In a 24-week trial of subjects with COPD (n = 1,896), the incidence of confirmed pneumonia was 1.9% for BREZTRI AEROSPHERE 320 mcg/18 mcg/9.6 mcg (n = 639), 1.6% for glycopyrrolate and formoterol fumarate [GFF MDI 18 mcg/9.6 mcg] (n = 625) and 1.9% for budesonide and formoterol fumarate [BFF MDI 320 mcg/9.6 mcg] (n = 320). There were no fatal cases of pneumonia in the study.
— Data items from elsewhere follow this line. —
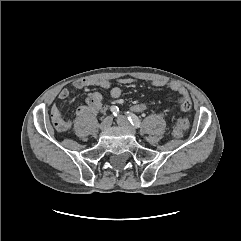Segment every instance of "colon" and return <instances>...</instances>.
<instances>
[{
    "mask_svg": "<svg viewBox=\"0 0 241 241\" xmlns=\"http://www.w3.org/2000/svg\"><path fill=\"white\" fill-rule=\"evenodd\" d=\"M147 105L145 103H135L131 106V110L135 113H143L147 110ZM55 126H58V123H55ZM190 126V121L188 118H182V119H179L177 124H176V127L173 131V134L175 137L177 138H180L183 136V133L186 129H188V127Z\"/></svg>",
    "mask_w": 241,
    "mask_h": 241,
    "instance_id": "colon-1",
    "label": "colon"
}]
</instances>
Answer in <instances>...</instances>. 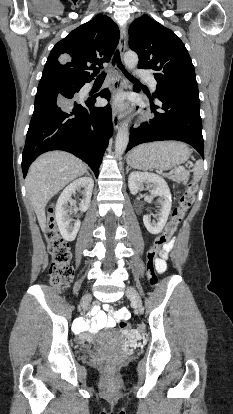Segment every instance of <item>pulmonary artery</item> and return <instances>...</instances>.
Instances as JSON below:
<instances>
[{
	"mask_svg": "<svg viewBox=\"0 0 233 414\" xmlns=\"http://www.w3.org/2000/svg\"><path fill=\"white\" fill-rule=\"evenodd\" d=\"M138 76L145 79L149 84L150 87L155 90L156 86H157V82L155 80V78L151 75V73H149L148 71L145 70H140L137 72Z\"/></svg>",
	"mask_w": 233,
	"mask_h": 414,
	"instance_id": "1",
	"label": "pulmonary artery"
}]
</instances>
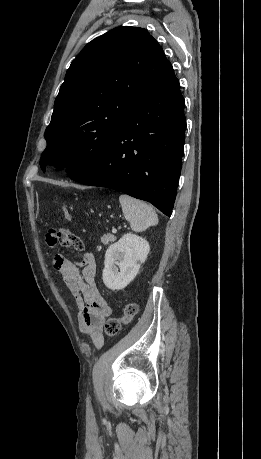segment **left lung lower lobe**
<instances>
[{
    "instance_id": "left-lung-lower-lobe-1",
    "label": "left lung lower lobe",
    "mask_w": 261,
    "mask_h": 459,
    "mask_svg": "<svg viewBox=\"0 0 261 459\" xmlns=\"http://www.w3.org/2000/svg\"><path fill=\"white\" fill-rule=\"evenodd\" d=\"M185 129L184 98L172 69L133 112L98 163L71 179L148 201L171 216Z\"/></svg>"
}]
</instances>
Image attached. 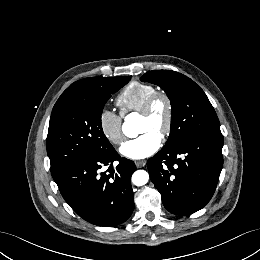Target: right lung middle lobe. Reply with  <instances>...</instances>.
Listing matches in <instances>:
<instances>
[{
  "mask_svg": "<svg viewBox=\"0 0 260 260\" xmlns=\"http://www.w3.org/2000/svg\"><path fill=\"white\" fill-rule=\"evenodd\" d=\"M130 79L109 78L86 97L53 108L47 136L52 176L77 159L99 157L113 150L102 130L101 114L111 94Z\"/></svg>",
  "mask_w": 260,
  "mask_h": 260,
  "instance_id": "right-lung-middle-lobe-1",
  "label": "right lung middle lobe"
}]
</instances>
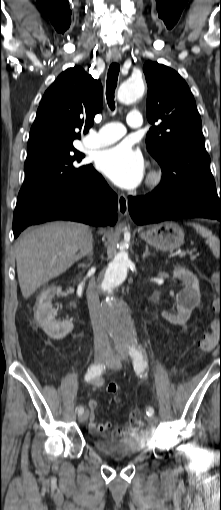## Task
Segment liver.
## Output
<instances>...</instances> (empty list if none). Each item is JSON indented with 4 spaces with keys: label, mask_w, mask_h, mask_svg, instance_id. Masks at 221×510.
<instances>
[{
    "label": "liver",
    "mask_w": 221,
    "mask_h": 510,
    "mask_svg": "<svg viewBox=\"0 0 221 510\" xmlns=\"http://www.w3.org/2000/svg\"><path fill=\"white\" fill-rule=\"evenodd\" d=\"M90 234L87 225L75 222H54L21 234L15 253L23 297L68 270Z\"/></svg>",
    "instance_id": "1"
}]
</instances>
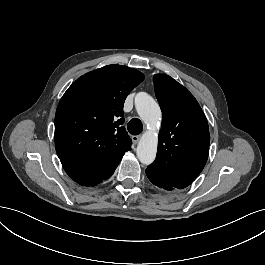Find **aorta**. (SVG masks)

Patients who are using drugs that suppress the immune system are more susceptible to infection than healthy individuals. Chicken pox and measles, for example, can have a more serious or even fatal course in susceptible children or adults using corticosteroids. In such children or adults who have not had these diseases or been properly immunized, particular care should be taken to avoid exposure. How the dose, route, and duration of corticosteroid administration affects the risk of developing a disseminated infection is not known. The contribution of the underlying disease and/or prior corticosteroid treatment to the risk is also not known. If a patient is exposed to chickenpox, prophylaxis with varicella zoster immune globulin (VZIG) may be indicated. If exposed to measles, prophylaxis with pooled intramuscular immunoglobulin (IG) may be indicated (see the respective package inserts for complete VZIG and IG prescribing information). If chicken pox develops, treatment with antiviral agents may be considered.
ICS should be used with caution, if at all, in patients with active or quiescent tuberculosis infections of the respiratory tract; untreated systemic fungal, bacterial, viral, or parasitic infections; or ocular herpes simplex.